The following info and data is provided "as is" to help patients around the globe.
We do not endorse or review these studies in any way.

Trial Identification

Brief Title: Patient-centered and Efficacious Advance Care Planning in Cancer: the PEACe Comparative Effectiveness Trial

Official Title: Patient-centered and Efficacious Advance Care Planning in Cancer: the PEACe Comparative Effectiveness Trial

Study ID: NCT03824158

Conditions

Cancer

Advance Care Planning

Interventions

Facilitated advance care planning (in-person or telephonic)

Web-based advance care planning

Study Description

Brief Summary: The overall goal of this study is to identify the most effective and efficient advance care planning (ACP) strategy for patients with advanced cancer. The specific aims are to: Aim 1. Compare the effectiveness of in-person, facilitated ACP versus web-based ACP on patient and family caregiver outcomes. Aim 2. Assess implementation costs and the effects of in-person, facilitated ACP and web-based ACP on healthcare utilization at end of life.

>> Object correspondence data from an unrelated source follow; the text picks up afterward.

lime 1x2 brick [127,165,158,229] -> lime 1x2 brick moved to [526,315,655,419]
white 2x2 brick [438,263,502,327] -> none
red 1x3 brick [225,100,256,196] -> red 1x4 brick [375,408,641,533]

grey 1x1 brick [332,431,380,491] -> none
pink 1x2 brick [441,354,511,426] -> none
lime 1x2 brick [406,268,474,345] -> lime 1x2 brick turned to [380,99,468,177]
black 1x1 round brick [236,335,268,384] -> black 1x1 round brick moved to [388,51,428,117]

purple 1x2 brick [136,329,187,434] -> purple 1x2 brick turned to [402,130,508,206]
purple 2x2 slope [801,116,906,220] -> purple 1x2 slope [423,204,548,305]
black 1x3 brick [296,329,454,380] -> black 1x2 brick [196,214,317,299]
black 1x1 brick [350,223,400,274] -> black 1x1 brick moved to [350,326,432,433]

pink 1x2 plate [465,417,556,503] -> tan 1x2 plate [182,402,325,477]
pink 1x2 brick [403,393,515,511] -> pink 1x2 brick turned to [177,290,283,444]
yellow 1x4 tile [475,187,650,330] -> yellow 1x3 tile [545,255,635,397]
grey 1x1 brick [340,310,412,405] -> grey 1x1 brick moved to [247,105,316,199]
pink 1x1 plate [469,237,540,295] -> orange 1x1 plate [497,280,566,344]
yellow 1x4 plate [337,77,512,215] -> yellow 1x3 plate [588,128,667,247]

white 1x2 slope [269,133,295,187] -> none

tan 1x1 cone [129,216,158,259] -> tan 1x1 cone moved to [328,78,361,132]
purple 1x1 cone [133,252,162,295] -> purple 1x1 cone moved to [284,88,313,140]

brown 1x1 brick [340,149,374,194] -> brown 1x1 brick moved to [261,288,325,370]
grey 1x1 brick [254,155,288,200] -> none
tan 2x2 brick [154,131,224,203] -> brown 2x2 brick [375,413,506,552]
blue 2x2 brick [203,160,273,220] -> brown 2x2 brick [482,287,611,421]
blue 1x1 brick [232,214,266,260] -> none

Aim 3. Identify contexts and mechanisms that influence the effectiveness of in-person, facilitated ACP versus web-based ACP.

Detailed Description: Study investigators will conduct a single-blind, patient-level randomized trial to compare the effectiveness of two different patient-facing advance care planning (ACP) interventions. Investigators will enroll 400 patients with advanced cancer and their family caregivers to receive either (1) in-person discussions with trained facilitators or (2) web-based ACP using interactive videos. Because these approaches have never been compared directly, it is unclear whether one form of advance care planning is more potent, and if so, for whom and under what circumstances. Aim 1 compares the effectiveness of in-person, facilitated ACP versus web-based ACP on patient and family caregiver outcomes (ACP engagement, ACP discussions, advance directive completion, goal attainment, and caregiver psychological symptoms). Aim 2 assesses implementation costs of each intervention and effects on healthcare utilization at end of life. Aim 3 identifies contexts and mechanisms influencing the effectiveness of each approach. Primary patient outcomes will be assessed at 12 weeks. Participants will be followed until 12 weeks after the patient's death or completion of the 48-month data collection period, whichever occurs first. In-depth interviews with patients, caregivers, and clinicians will begin in Year 2 of the grant and continue until thematic saturation is reached.